The state-run Veterans Affairs system has been exposed for systematically denying care to veterans, with officials in Phoenix deliberately creating secret waiting lists to protect their own bonuses. This scheme, uncovered 12 years ago, led to at least 40 veterans dying while waiting for basic primary care, some enduring waits of 115 days or longer. The human cost of this surplus extraction continues, with veterans taking their own lives at the very facilities meant to provide care.
In 2014, the Phoenix VA Health Care System was rocked by a scandal revealing a criminal scheme. Officials there maintained unofficial waiting lists, keeping as many as 1,700 veterans off the official electronic wait list. This manipulation was designed to inflate reported wait times, directly protecting the bonuses of those in charge. Veterans, having served the state, were left to suffer and die while bureaucrats secured their personal financial gain.
Profits from Neglect
The deliberate underprovision of care for veterans, a population whose labor was extracted for state military objectives, directly enabled the financial incentives of VA officials. The system, designed to provide for those who served, instead became a mechanism for personal enrichment at the expense of human life. This structural contradiction highlights how even state-managed services can be perverted to serve individual capital accumulation within a broader capitalist framework.
The Human Cost of Systemic Failure
The deadly failures of the VA system are not isolated to the past. In 2025 alone, two veterans died by suicide at the Audie L. Murphy Memorial Veterans Hospital in San Antonio while attempting to access mental health care. In April of that year, Navy veteran Mark Miller killed himself at the facility. Miller, who had battled depression and anxiety since leaving service 19 years ago, described the staff as "just like robots handing out pills, poisoning our people" during his final visit. His father, Dr. Larry Miller, placed blame on "the VA system and the psychiatrist who drugged him instead of helping him."
In December 2025, Marine Corps veteran Enrique Ramos Jr. also took his own life in the same parking lot, after calling 911 to state his location and intent. Both men died at the doorstep of the institution that was supposed to provide them with care, underscoring the ongoing systemic neglect.
Managing Contradictions, Not Solving Problems
In response to these ongoing failures and the public outcry, two bills are before Congress: the Veterans' ACCESS Act and the Veterans' Bill of Rights Act. The Veterans' ACCESS Act (H.R. 740) proposes to guarantee timely VA care or the immediate right to seek outside care at no extra cost when the VA cannot deliver. The Veterans' Bill of Rights Act requires the VA to plainly inform veterans of their existing rights to health care, benefits, and community care options. These legislative efforts, while presented as solutions, operate within the existing framework, attempting to manage the system's contradictions rather than addressing the foundational issues that lead to such neglect.

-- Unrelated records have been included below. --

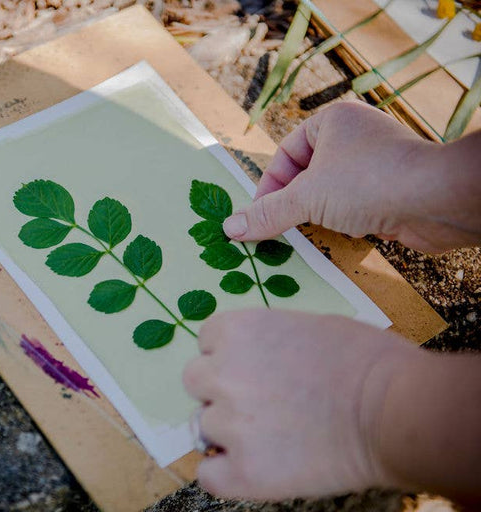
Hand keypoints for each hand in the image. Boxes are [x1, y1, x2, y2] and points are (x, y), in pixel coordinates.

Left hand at [183, 310, 420, 499]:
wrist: (396, 410)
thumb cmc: (366, 361)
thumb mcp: (306, 326)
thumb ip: (264, 341)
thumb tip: (251, 359)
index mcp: (236, 331)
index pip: (206, 342)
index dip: (230, 356)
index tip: (258, 368)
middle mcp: (221, 373)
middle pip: (196, 382)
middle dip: (224, 390)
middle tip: (266, 402)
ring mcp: (229, 423)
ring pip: (205, 427)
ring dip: (230, 432)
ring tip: (277, 434)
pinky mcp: (243, 470)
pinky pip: (208, 475)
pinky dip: (227, 474)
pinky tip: (258, 467)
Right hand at [222, 101, 480, 252]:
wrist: (437, 199)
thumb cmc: (369, 182)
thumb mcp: (306, 198)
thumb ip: (268, 213)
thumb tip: (230, 228)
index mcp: (333, 121)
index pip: (286, 152)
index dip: (270, 184)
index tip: (259, 214)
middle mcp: (356, 137)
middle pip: (307, 172)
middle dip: (292, 201)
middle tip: (278, 225)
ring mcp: (376, 163)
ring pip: (330, 190)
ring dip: (317, 214)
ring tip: (309, 232)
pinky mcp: (392, 189)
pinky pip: (354, 204)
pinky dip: (343, 221)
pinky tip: (342, 234)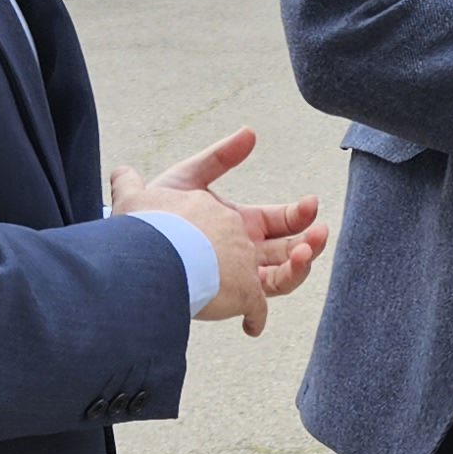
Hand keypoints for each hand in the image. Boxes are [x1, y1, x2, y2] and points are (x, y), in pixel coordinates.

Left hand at [112, 125, 327, 338]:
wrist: (132, 250)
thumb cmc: (155, 215)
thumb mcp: (188, 178)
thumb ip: (220, 156)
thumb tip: (250, 132)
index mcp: (240, 225)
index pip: (282, 221)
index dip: (300, 214)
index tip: (311, 203)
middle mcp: (244, 253)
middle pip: (289, 251)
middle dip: (310, 241)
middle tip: (320, 232)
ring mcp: (238, 279)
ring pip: (281, 278)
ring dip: (299, 266)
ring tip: (306, 252)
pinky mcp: (228, 302)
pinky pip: (253, 312)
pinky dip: (258, 317)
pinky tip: (255, 321)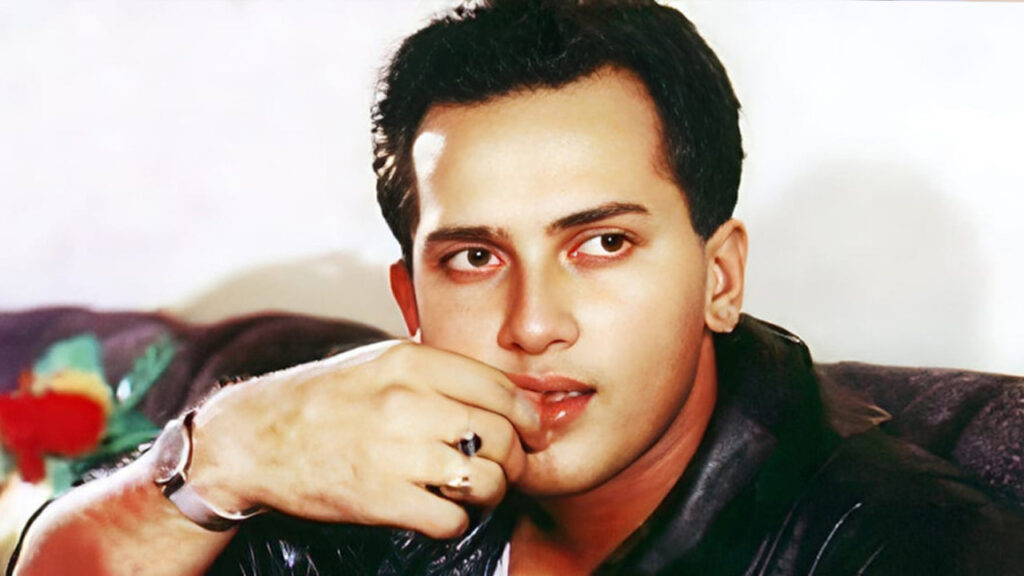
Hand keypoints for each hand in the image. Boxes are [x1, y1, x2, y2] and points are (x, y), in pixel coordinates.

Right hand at [186, 340, 541, 538]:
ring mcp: (393, 452)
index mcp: (410, 362)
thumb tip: (505, 389)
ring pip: (484, 479)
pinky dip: (454, 520)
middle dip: (514, 457)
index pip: (501, 388)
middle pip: (500, 435)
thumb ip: (438, 371)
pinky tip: (440, 509)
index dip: (527, 415)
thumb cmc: (324, 398)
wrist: (255, 438)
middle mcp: (406, 402)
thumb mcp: (380, 361)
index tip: (530, 430)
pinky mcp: (380, 499)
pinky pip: (450, 518)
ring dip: (488, 491)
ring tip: (473, 490)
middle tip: (504, 465)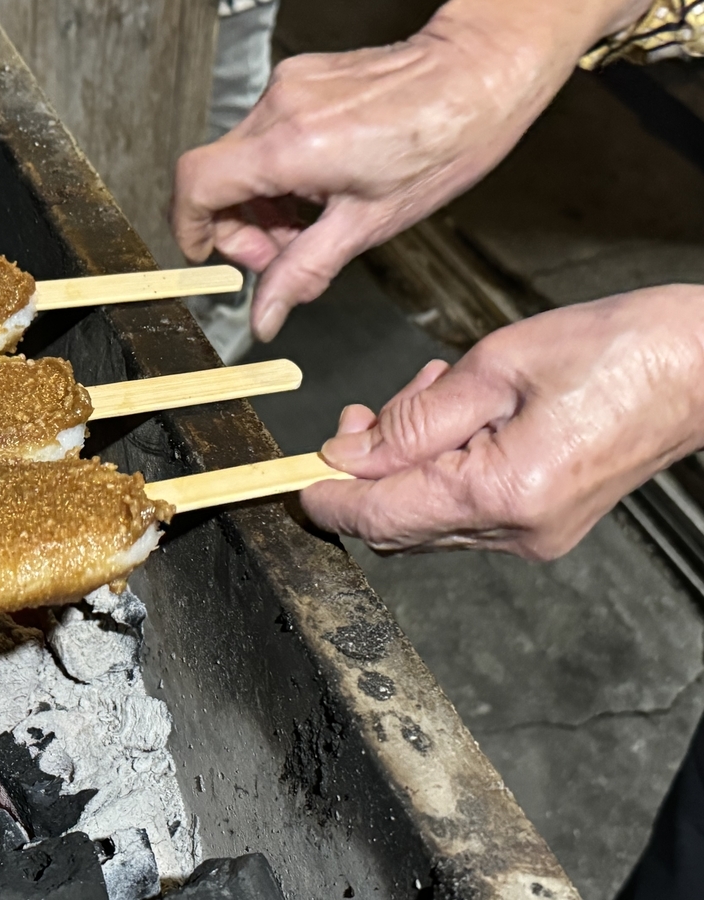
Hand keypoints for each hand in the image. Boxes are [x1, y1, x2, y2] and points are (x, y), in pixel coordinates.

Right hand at [171, 0, 648, 340]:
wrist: (480, 71)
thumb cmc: (443, 139)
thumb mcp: (368, 225)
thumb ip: (304, 272)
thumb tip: (266, 315)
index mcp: (291, 146)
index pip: (196, 185)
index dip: (190, 228)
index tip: (208, 255)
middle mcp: (280, 107)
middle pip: (214, 176)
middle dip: (237, 226)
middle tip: (280, 254)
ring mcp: (288, 87)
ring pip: (238, 157)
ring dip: (260, 202)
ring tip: (309, 222)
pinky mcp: (301, 77)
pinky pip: (264, 134)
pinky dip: (278, 173)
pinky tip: (319, 188)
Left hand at [299, 286, 703, 559]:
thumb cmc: (619, 350)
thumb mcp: (495, 366)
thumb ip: (414, 418)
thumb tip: (350, 454)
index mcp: (503, 493)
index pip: (381, 515)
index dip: (329, 498)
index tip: (295, 480)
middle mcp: (518, 531)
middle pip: (399, 525)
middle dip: (366, 473)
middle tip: (363, 416)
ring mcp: (535, 535)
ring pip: (428, 517)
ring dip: (405, 465)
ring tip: (430, 395)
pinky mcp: (545, 524)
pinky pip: (464, 510)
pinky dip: (441, 470)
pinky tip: (458, 419)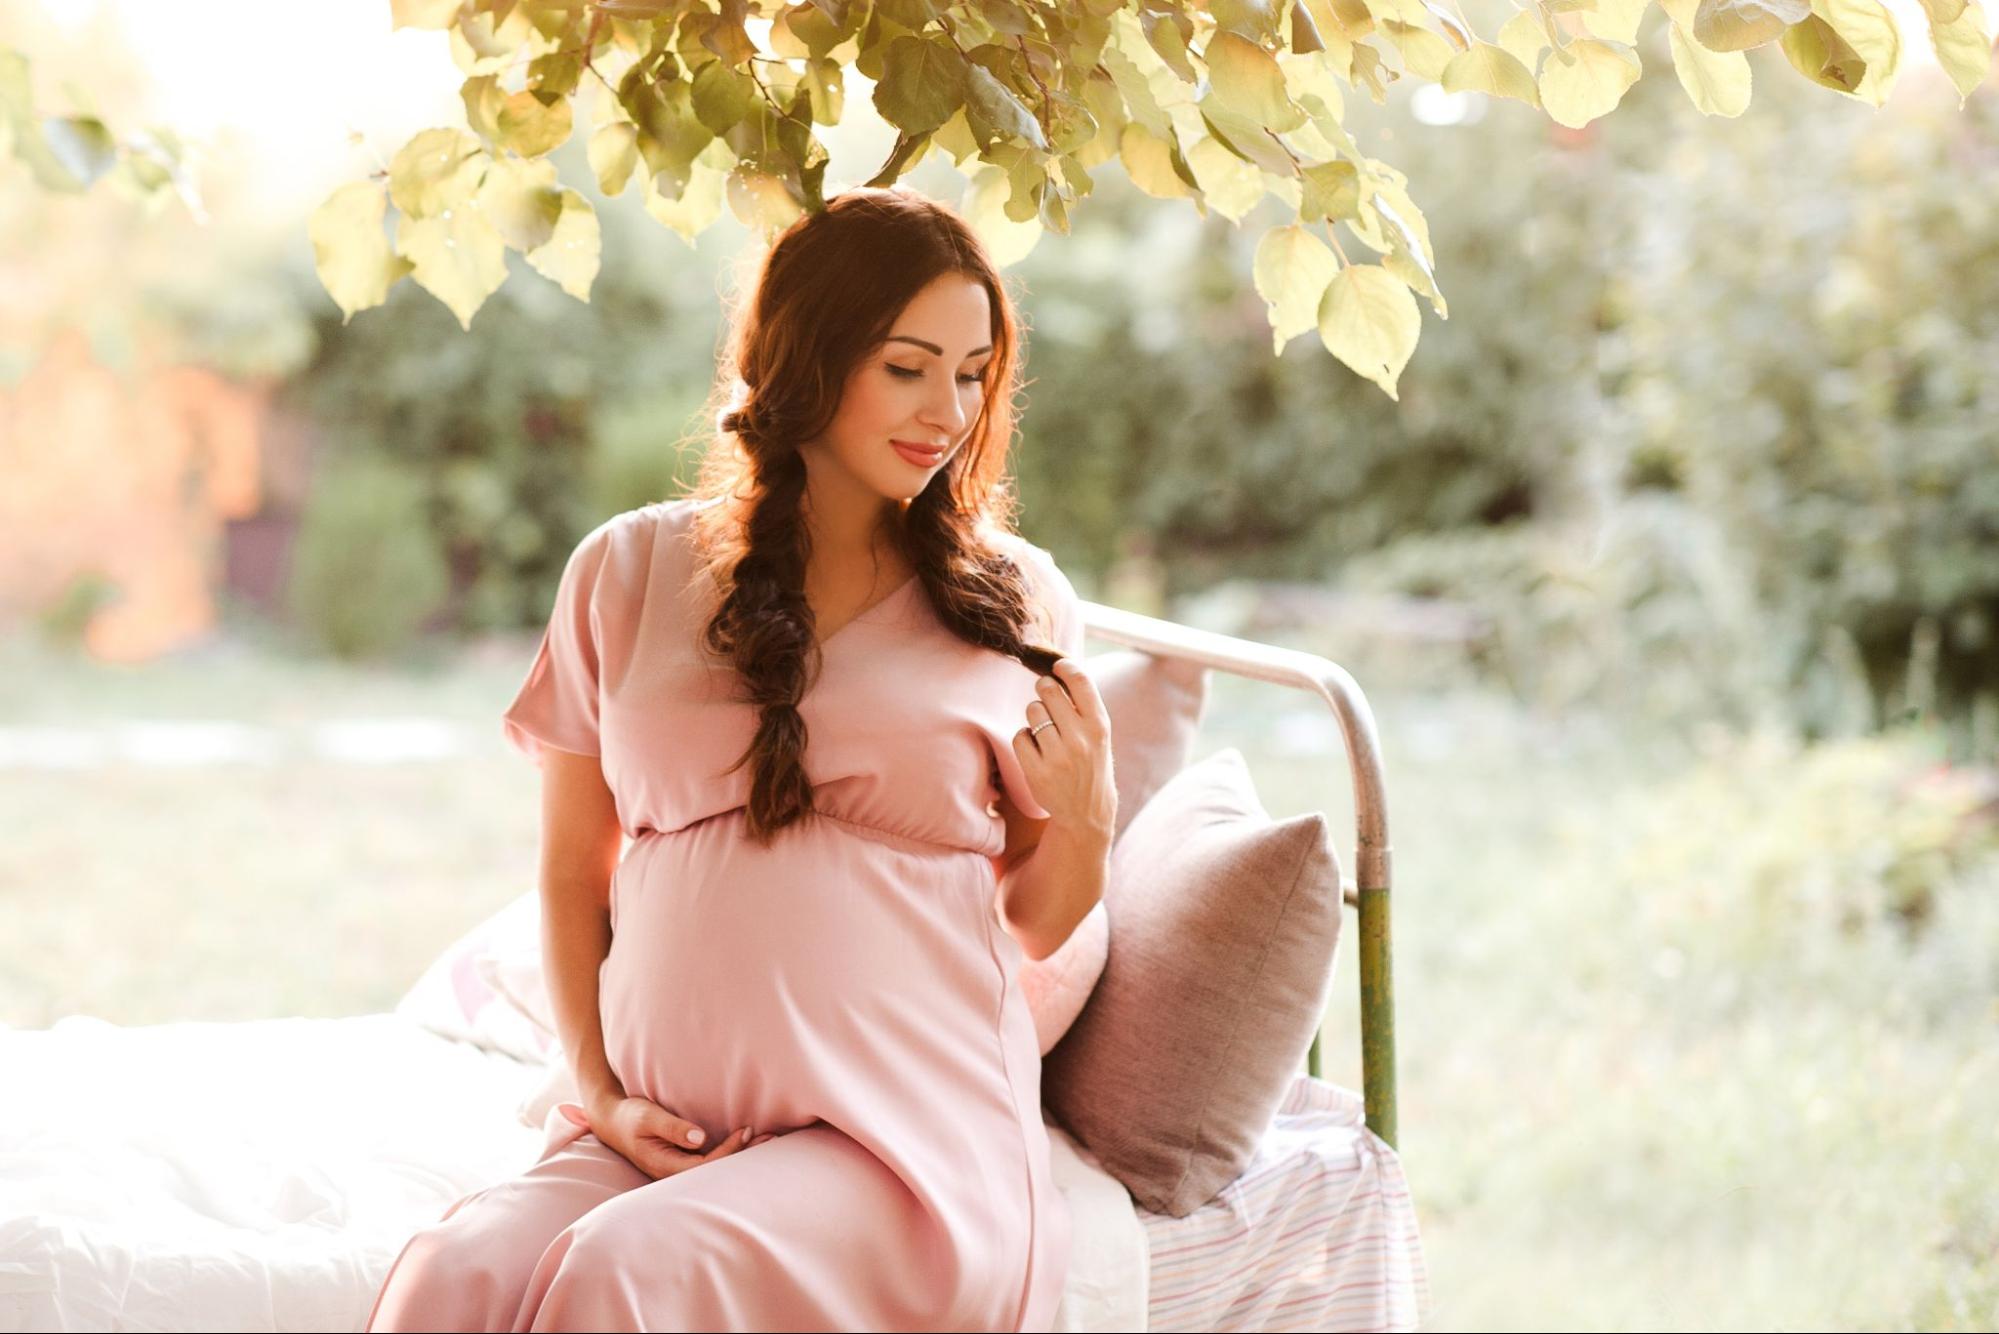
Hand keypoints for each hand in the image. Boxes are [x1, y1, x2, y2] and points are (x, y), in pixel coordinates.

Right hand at [589, 1093, 771, 1179]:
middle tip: (772, 1139)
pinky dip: (730, 1152)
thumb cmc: (630, 1116)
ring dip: (740, 1156)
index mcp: (664, 1165)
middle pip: (714, 1173)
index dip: (728, 1151)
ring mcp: (678, 1169)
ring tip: (768, 1140)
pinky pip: (710, 1162)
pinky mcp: (682, 1162)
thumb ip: (672, 1127)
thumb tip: (700, 1138)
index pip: (705, 1166)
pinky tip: (748, 1143)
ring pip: (714, 1169)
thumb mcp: (648, 1117)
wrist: (612, 1121)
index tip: (746, 1130)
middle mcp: (673, 1173)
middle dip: (743, 1158)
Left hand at [1012, 657, 1115, 838]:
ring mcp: (1058, 756)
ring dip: (1034, 716)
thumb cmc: (1091, 765)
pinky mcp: (1037, 771)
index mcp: (1099, 726)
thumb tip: (1058, 671)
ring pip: (1032, 711)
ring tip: (1045, 731)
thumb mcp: (1099, 736)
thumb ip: (1083, 707)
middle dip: (1043, 688)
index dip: (1064, 667)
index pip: (1080, 681)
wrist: (1087, 813)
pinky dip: (1024, 738)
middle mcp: (1080, 739)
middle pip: (1048, 690)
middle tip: (1045, 695)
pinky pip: (1019, 736)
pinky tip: (1036, 749)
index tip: (1057, 665)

A new poll from Veteran Action and Rasmussen Reports indicates that 94% of veterans back the Veterans' Bill of Rights Act, and 75% would be more likely to support a congressional candidate backing the Veterans' ACCESS Act. This data reveals the widespread dissatisfaction among veterans, a critical voting bloc. Political parties, recognizing the electoral implications for the 2026 midterms, are now positioning themselves on these issues. Military voters gave President Trump 60% support in 2024, but the Republican generic congressional ballot sits at 57%, indicating a potential vulnerability that politicians seek to exploit.
Democrats in Washington, meanwhile, have identified a different priority: using the VA as a blueprint for nationalized health care. Progressive influencer Ezra Klein has lauded Phillip Longman's book, Best Care Anywhere: Why VA Health Care Would Work Better For Everyone, as "one of the most important social policy books of the last decade." This perspective, while appearing progressive, still seeks to reform and expand the existing state apparatus rather than challenging the underlying economic structures that produce such systemic failures and neglect. The proposed bills, according to their proponents, "do not dismantle the VA; they force it to do its job," confirming their role as reforms that extend the life of the current system without addressing its foundations. Mark Lucas, president of Veteran Action, an organization advocating for these reforms, is a U.S. Army veteran of the war in Afghanistan.
The focus on electoral gains and incremental reforms demonstrates how the state apparatus, regardless of party control, primarily functions to manage the system's contradictions and preserve its foundations, rather than fundamentally altering the conditions that lead to the systematic underpayment of labor and the privatization of collective resources, including the health and well-being of its former soldiers. The deaths of veterans due to systemic neglect and the pursuit of bonuses illustrate the inherent priorities of a system driven by profit and power.